**What to work on:** Using the records below, please work out how many lines contain "Foundry社より"; answer with the number alone.

*** Material to process ***

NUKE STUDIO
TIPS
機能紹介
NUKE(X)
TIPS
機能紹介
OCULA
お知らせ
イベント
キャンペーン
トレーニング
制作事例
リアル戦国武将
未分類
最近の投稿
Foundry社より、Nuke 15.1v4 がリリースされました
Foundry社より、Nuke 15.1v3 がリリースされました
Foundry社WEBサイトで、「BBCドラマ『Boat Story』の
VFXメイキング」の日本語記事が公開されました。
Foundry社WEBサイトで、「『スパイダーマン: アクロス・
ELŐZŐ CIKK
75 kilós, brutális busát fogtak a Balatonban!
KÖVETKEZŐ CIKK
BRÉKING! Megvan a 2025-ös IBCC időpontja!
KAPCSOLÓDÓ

*** End of Material to process ***
*** Material to process ***

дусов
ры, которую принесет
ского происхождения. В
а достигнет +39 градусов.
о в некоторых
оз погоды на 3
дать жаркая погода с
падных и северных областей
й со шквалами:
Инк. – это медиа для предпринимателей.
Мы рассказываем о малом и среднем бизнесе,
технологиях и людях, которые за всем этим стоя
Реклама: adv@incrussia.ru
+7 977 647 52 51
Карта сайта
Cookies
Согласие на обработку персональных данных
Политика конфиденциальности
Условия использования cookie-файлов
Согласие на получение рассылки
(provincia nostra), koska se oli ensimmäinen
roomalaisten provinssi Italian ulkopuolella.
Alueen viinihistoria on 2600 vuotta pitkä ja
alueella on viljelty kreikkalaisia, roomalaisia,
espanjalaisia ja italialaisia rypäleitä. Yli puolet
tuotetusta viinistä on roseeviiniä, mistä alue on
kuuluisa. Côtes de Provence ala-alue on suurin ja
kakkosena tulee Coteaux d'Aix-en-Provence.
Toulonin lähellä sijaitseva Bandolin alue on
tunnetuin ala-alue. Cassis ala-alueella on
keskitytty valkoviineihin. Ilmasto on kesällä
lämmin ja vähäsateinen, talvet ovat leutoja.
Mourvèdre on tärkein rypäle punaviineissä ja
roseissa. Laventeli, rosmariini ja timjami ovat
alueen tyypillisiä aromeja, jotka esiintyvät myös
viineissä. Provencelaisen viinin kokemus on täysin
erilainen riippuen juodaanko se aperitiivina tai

*** End of Material to process ***

**Response to the task:** 2